- August’s flash composite Purchasing Managers’ Index (PMI) indicated a fall in private sector activity, ending a run of six successive months of expansion. In practice, the EY ITEM Club doesn’t think the economy is quite as weak as the PMI suggests, although a continuation of the sluggish growth of recent quarters is likely for the near future.
- As well as softer activity, August’s S&P Global/CIPS survey also pointed to inflationary pressures continuing to ease markedly, particularly for manufacturers. These developments mean a rise in interest rates in September is no longer looking so certain. And they reinforce the EY ITEM Club’s expectation that a rate rise next month, if it happens, will be the last in the current cycle.
Martin Beck, Chief Economic Advisor to the EY ITEM Club, says: “August’s flash PMI disappointed, with a fall to 47.9 from 50.8 in July leaving the index below the 50 ‘no-change’ mark for the first time since January 2023. The flash services PMI of 48.7 was below the neutral level for only the second time in 31 months, and a fall in the manufacturing output index to 43.3 signalled a deepening contraction among ‘the makers’.

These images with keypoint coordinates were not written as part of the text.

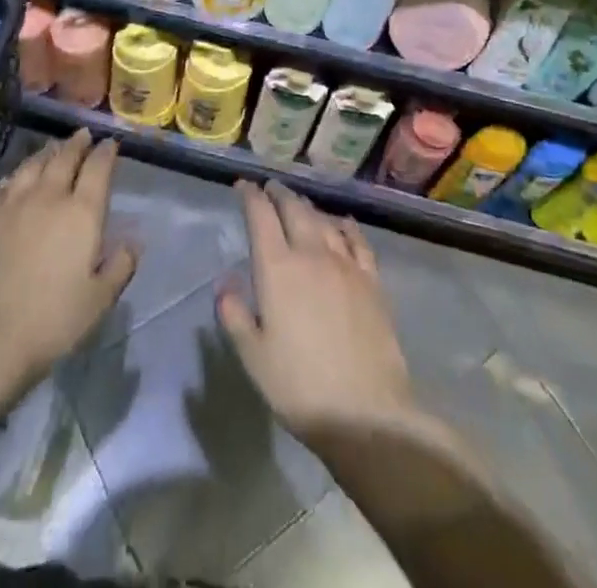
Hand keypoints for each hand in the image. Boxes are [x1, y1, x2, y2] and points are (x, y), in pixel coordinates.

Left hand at [0, 130, 136, 387]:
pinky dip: (16, 175)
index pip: (98, 169)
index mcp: (81, 212)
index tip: (111, 143)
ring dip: (47, 151)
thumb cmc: (51, 320)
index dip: (106, 152)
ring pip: (33, 165)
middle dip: (77, 143)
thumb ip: (120, 266)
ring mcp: (14, 204)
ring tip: (54, 147)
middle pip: (64, 158)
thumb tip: (134, 241)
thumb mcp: (99, 300)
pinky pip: (5, 185)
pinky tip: (16, 177)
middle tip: (84, 134)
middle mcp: (49, 197)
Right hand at [218, 180, 419, 442]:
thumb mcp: (253, 357)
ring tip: (299, 202)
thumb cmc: (299, 386)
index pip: (261, 217)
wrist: (366, 410)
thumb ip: (234, 314)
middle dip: (279, 194)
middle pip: (294, 210)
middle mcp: (311, 254)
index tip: (243, 186)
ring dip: (307, 206)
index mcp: (278, 269)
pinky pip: (357, 241)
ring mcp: (345, 264)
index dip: (250, 196)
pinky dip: (346, 225)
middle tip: (270, 187)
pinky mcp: (371, 280)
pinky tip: (343, 223)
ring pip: (323, 220)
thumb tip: (225, 282)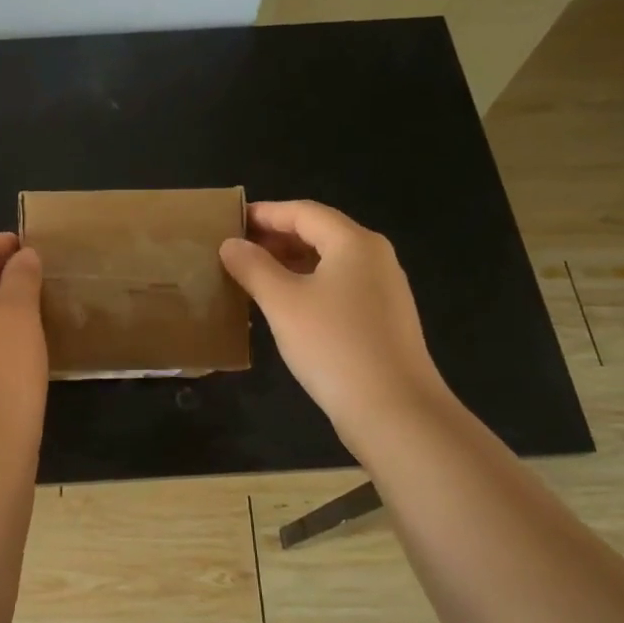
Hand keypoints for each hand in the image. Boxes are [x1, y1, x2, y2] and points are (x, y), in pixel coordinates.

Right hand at [220, 201, 448, 438]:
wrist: (393, 410)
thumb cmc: (333, 345)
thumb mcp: (282, 302)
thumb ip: (253, 267)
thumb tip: (231, 245)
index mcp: (354, 243)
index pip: (303, 212)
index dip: (264, 213)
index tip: (230, 222)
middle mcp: (374, 258)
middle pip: (319, 234)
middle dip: (275, 239)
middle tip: (235, 251)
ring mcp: (382, 291)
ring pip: (328, 264)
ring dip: (288, 265)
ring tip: (251, 278)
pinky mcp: (382, 321)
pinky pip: (338, 289)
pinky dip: (306, 288)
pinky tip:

“Based on past form, the latest S&P Global/CIPS survey is consistent with GDP shrinking in Q3. The EY ITEM Club thinks the outlook for the economy isn’t quite that weak. The PMIs exclude the public sector, where output should be supported by the resolution of some pay disputes. Evidence suggests that the PMI survey can be influenced by the sentiment of respondents, as well as actual movements in output, a factor which may be at play this time, given a recent run of downbeat headlines about rising mortgage rates. And the economy will get a boost in Q3 from a return to a normal complement of working days and lower energy bills. That said, a continuation of the sluggish growth of recent quarters is likely for the near future
“August’s survey showed slower activity accompanied by a further easing in cost and prices pressures. Although wages continued to rise, the survey’s measures of input and output price inflation both slowed to the weakest since February 2021. Notably, manufacturers reported the most significant fall in their purchase prices since January 2016.
“This combination of a slowdown in both activity and inflation should give the Bank of England food for thought in advance of its next interest rate decision in September and suggests an increase is no longer a certainty. On balance, the EY ITEM Club thinks the latest survey findings may not be enough to deter the Bank of England from raising interest rates again, given recent developments in pay and services inflation. But they do reinforce the EY ITEM Club’s expectation that a rate rise next month, if it happens, will likely be the last in the current cycle.”